Visible to the public Static-Dynamic Analysis of Security Metrics for Cyber-Physical Systems - October 2015Conflict Detection Enabled

Public Audience
Purpose: To highlight project progress. Information is generally at a higher level which is accessible to the interested public. All information contained in the report (regions 1-3) is a Government Deliverable/CDRL.

PI(s): Sayan Mitra

Co-PI(s): Geir Dullerud and Swarat Chaudhuri (Rice University)

HARD PROBLEM(S) ADDRESSED
This refers to Hard Problems, released November 2012.

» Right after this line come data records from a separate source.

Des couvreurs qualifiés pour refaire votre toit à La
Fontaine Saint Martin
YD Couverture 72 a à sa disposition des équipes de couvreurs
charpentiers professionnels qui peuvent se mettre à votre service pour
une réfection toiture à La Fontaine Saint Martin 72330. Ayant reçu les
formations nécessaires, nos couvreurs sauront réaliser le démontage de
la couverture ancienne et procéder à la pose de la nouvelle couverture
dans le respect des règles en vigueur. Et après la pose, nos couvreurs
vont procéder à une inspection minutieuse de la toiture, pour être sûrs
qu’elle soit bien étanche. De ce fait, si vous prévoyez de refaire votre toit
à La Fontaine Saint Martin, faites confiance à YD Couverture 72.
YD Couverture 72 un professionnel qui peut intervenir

  • Scalability and composability
  • Predictive security metrics

Our mathematical framework and algorithms will provide quantitative measures of security metrics in a model-based design environment, with respect to different adversary classes.

PUBLICATIONS
Papers published in this quarter as a result of this research. Include title, author(s), venue published/presented, and a short description or abstract. Identify which hard problem(s) the publication addressed. Papers that have not yet been published should be reported in region 2 below.

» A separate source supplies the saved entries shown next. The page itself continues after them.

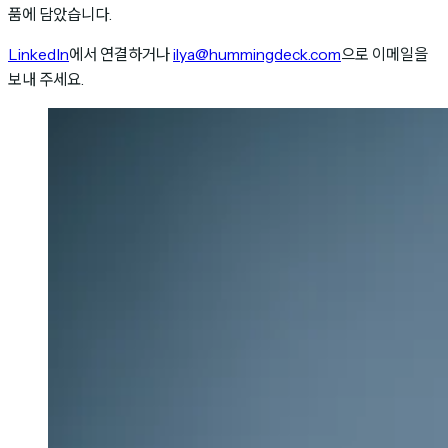
품에 담았습니다.
LinkedIn
에서 연결하거나
ilya@hummingdeck.com
으로 이메일을
보내 주세요.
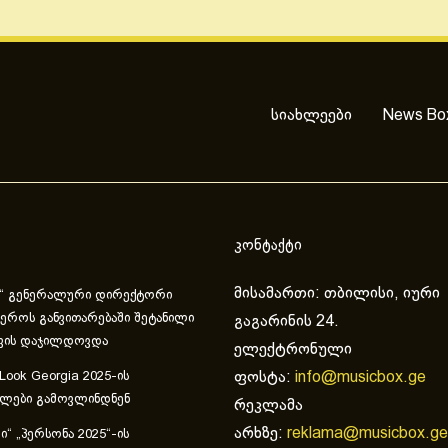
სიახლეები
News Bo
კონტაქტი
მისამართი: თბილისი, იური
“ გენერალური დირექტორი
ეროს განვითარებაში შეტანილი
გაგარინის 24.
ვის დაჯილდოვდა
ელექტრონული
ფოსტა:
info@musicbox.ge
 Look Georgia 2025-ის
ულები გამოვლინდნენ
რეკლამა
არხზე:
reklama@musicbox.ge
“ „პერსონა 2025“-ის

[1] Controller Synthesis for Linear Time-varying Systems with Adversaries. Zhenqi Huang, Yu Wang, Sayan Mitra, Geir Dullerud, and Swarat Chaudhuri. To appear in the proceedings of IEEE International Conference on Decision and Control (CDC), Osaka, Japan. December 2015.

[2] Simulation-based Verification of Cardiac Pacemakers with Guaranteed Coverage. Zhenqi Huang, Chuchu Fan, Alexandru Mereacre, Sayan Mitra, and Marta Kwiatkowska. Appeared in a Special Issue of the IEEE Design and Test, June 2015. DOI 10.1109/MDAT.2015.2448543

[3] A Framework for Analyzing Cost of Securing Control Systems. Zhenqi Huang, Yu Wang, Sayan Mitra, Geir Dullerud, In the Next Wave, National Security Agency's Emerging Technologies Journal. To appear in December 2015.

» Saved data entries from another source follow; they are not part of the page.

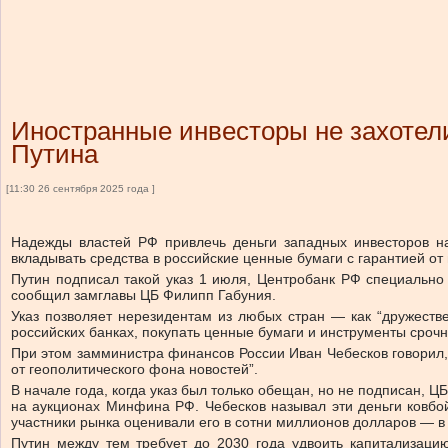
Иностранные инвесторы не захотели
Путина
[11:30 26 сентября 2025 года ]
Надежды властей РФ привлечь деньги западных инвесторов н
вкладывать средства в российские ценные бумаги с гарантией от
Путин подписал такой указ 1 июля, Центробанк РФ специально 
сообщил замглавы ЦБ Филипп Габуния.
Указ позволяет нерезидентам из любых стран — как “дружестве
российских банках, покупать ценные бумаги и инструменты срочн
При этом замминистра финансов России Иван Чебесков говорил, 
от геополитического фона новостей”.
В начале года, когда указ был только обещан, но не подписан,
на аукционах Минфина РФ. Чебесков называл эти деньги ковбой
участники рынка оценивали его в сотни миллионов долларов — в
Путин между тем требует до 2030 года удвоить капитализаци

[4] A lifting approach to L2-gain analysis of periodic event-triggered and switching sampled-data control systems. Maurice Heemels, Geir Dullerud, and AndrewTeel, To appear in the proceedings of IEEE International Conference on Decision and Control (CDC), Osaka, Japan. December 2015.

[5] L2-gain Analysis for a Class of Hybrid Systems with Applications to Reset and Event-triggered Control: A Lifting Approach. Maurice Heemels, Geir Dullerud, and AndrewTeel, IEEE Transactions on Automatic Control, 2015; accepted.

ACCOMPLISHMENT HIGHLIGHTS

  • Our simulation-based formal analysis approaches have gained momentum. The IEEE Design and Test paper mentioned above shows that this approach can be used to analyze models of medical devices like pacemakers together with relevant abstractions of physiology. In another related paper, we show that the approaches can handle challenge problems coming from the automotive industry. That paper received the Robert Bosch sponsored best verification result award at the ARCH workshop of CPSWeek.
  • Our inductive synthesis algorithm is currently under review. Zhenqi Huang attended the Excape Synthesis Summer School at MIT. This summer we are looking to apply these approaches to realistic drone models for automatic synthesis.